- **READING PASSAGE**:
╔══

Habitat light, colour variation, and ultraviolet reflectance in the Grand Cayman anole, Anolis conspersus

01 Jul 2001-Biological Journal of The Linnean Society (No longer published by Elsevier)-Vol. 73, Iss: 3, pp 299-320
TL;DR: Evidence is presented to show how geological, ecological, and physiological factors could have interacted to select for a short wavelength-reflective dewlap from a long wavelength- reflective precursor following the colonization of Grand Cayman from Jamaica by A. grahami between 2 and 3 Mya.

╚══

- **TASKS FOR THIS EXERCISE**:
(1) In the Grand Cayman anole summary, from which island did A. grahami colonize Grand Cayman?
(2) Continue the Grand Cayman anole summary past its final sentence.

- **LISTED ENTRIES**:
╔══

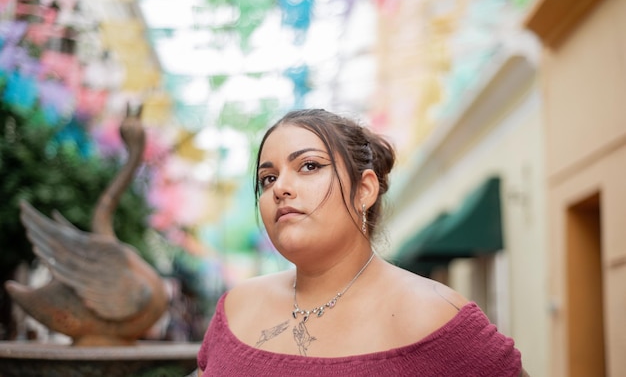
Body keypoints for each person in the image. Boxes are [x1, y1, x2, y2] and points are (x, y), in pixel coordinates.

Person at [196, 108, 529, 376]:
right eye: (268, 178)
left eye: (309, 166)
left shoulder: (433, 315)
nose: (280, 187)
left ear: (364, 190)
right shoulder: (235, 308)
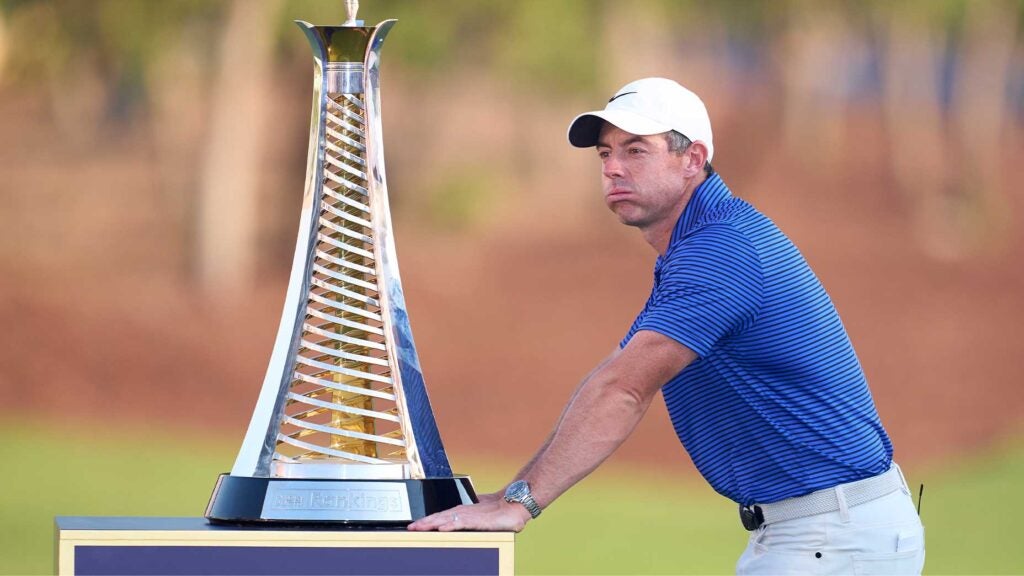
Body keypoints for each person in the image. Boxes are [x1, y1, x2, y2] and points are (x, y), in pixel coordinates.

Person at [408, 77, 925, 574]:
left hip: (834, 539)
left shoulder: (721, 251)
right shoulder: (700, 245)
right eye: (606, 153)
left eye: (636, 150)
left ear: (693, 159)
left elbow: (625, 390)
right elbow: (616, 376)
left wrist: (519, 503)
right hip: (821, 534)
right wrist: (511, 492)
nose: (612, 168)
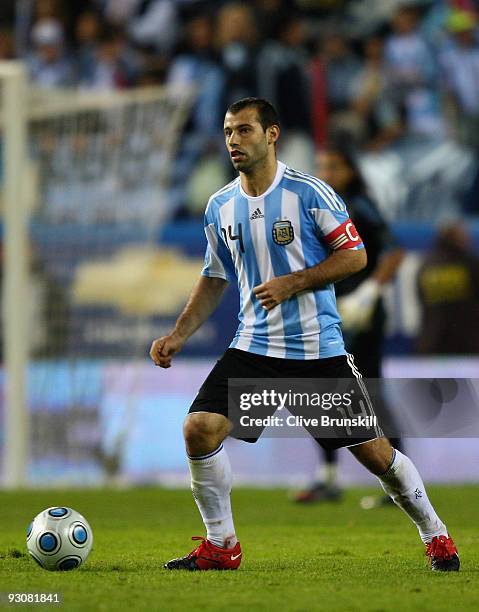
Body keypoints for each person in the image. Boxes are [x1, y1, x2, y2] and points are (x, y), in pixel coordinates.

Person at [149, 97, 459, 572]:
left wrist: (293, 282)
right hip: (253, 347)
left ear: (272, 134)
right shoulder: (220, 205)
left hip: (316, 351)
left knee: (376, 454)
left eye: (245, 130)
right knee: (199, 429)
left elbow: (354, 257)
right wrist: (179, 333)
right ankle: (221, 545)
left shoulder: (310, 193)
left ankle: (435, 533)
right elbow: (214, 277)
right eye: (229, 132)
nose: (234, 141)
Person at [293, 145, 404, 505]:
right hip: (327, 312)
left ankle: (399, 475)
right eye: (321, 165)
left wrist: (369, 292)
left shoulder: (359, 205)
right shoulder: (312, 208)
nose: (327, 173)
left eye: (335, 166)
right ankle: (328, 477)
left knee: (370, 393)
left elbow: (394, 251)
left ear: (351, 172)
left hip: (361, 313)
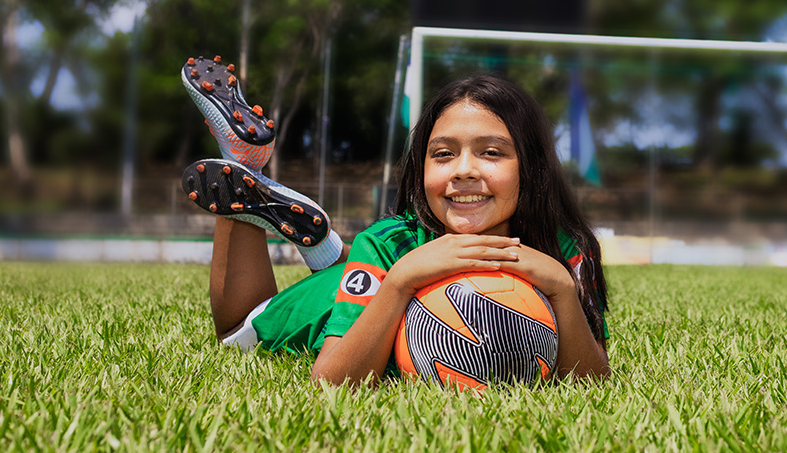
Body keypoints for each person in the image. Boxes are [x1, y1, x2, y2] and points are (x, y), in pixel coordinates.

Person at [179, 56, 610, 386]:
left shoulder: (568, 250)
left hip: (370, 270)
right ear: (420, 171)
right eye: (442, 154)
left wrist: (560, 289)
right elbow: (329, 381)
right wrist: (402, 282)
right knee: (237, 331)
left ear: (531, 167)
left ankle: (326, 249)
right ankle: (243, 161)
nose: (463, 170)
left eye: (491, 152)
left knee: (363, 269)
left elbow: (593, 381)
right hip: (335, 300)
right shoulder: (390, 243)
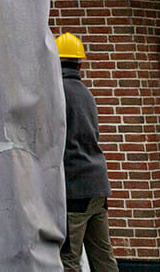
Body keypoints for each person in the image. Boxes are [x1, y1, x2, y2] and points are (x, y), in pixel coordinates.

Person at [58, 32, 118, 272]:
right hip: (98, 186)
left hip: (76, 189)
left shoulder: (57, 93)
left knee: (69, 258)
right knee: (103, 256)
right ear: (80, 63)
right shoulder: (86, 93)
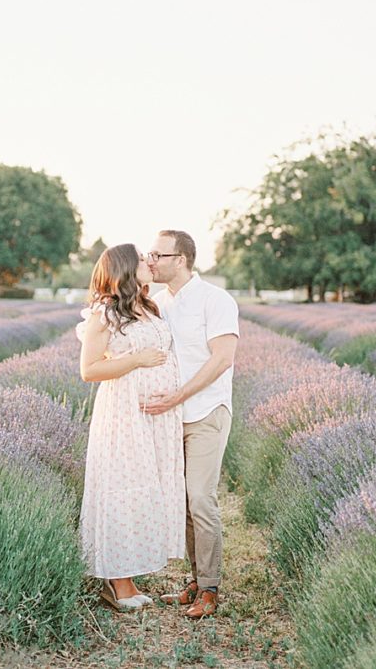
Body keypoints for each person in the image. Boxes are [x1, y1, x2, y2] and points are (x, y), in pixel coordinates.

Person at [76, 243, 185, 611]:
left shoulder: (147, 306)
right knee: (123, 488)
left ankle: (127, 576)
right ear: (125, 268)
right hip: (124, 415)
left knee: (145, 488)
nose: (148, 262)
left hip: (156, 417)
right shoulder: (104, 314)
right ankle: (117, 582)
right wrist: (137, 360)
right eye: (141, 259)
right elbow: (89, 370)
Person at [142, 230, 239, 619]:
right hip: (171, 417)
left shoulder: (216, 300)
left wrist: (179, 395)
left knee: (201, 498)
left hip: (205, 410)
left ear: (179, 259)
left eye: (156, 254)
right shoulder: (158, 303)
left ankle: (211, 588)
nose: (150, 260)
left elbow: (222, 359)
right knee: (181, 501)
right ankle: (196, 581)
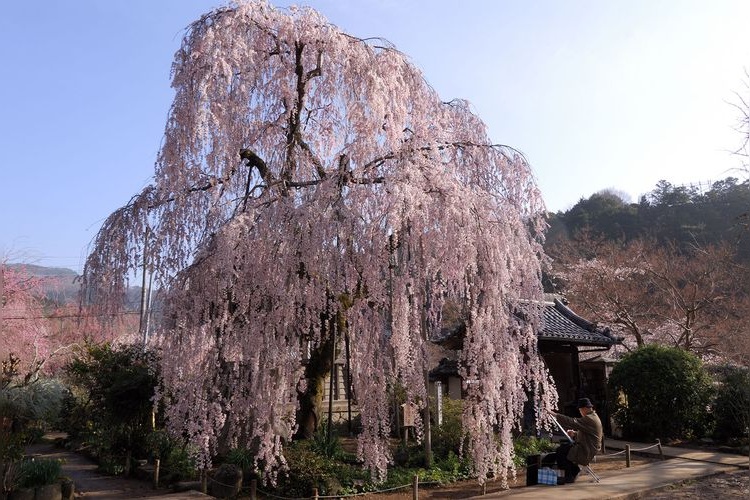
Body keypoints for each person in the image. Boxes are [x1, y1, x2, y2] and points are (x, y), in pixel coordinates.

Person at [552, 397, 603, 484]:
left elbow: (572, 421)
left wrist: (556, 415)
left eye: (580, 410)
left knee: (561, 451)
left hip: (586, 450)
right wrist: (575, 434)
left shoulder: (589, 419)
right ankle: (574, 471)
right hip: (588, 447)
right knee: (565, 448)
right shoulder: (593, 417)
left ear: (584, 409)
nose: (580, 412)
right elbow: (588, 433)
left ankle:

╚══

- **EXERCISE RESPONSES**:
(1) Jamaica.

(2)
Abstract: Data from a diversity of sources are consistent with the hypothesis that the Grand Cayman anole, Anolis conspersus, is descended directly from Anolis grahami of Jamaica. Although the two species have remained morphologically similar, coloration in A. conspersus has changed considerably from that of its ancestor. The most dramatic difference is seen in dewlap colour, where A. conspersus has evolved a blue and highly UV-reflective dewlap from the ancestral orange-and-yellow colour state. In addition, variation in normal (non-metachrosis) dorsum coloration in A. grahami populations is limited to shades of green (olive, emerald, teal), whereas in A. conspersus dorsum coloration varies from green to blue and to brown. This increased colour variation occurs despite Grand Cayman being a small, relatively featureless island only 35 km in length. Results of this study suggest that ambient light differences associated with precipitation-related vegetation structure may have played an important role in the evolution of A. conspersus body colour variation. Evidence is presented to show how geological, ecological, and physiological factors could have interacted to select for a short wavelength-reflective dewlap from a long wavelength-reflective precursor following the colonization of Grand Cayman from Jamaica by A. grahami between 2 and 3 Mya.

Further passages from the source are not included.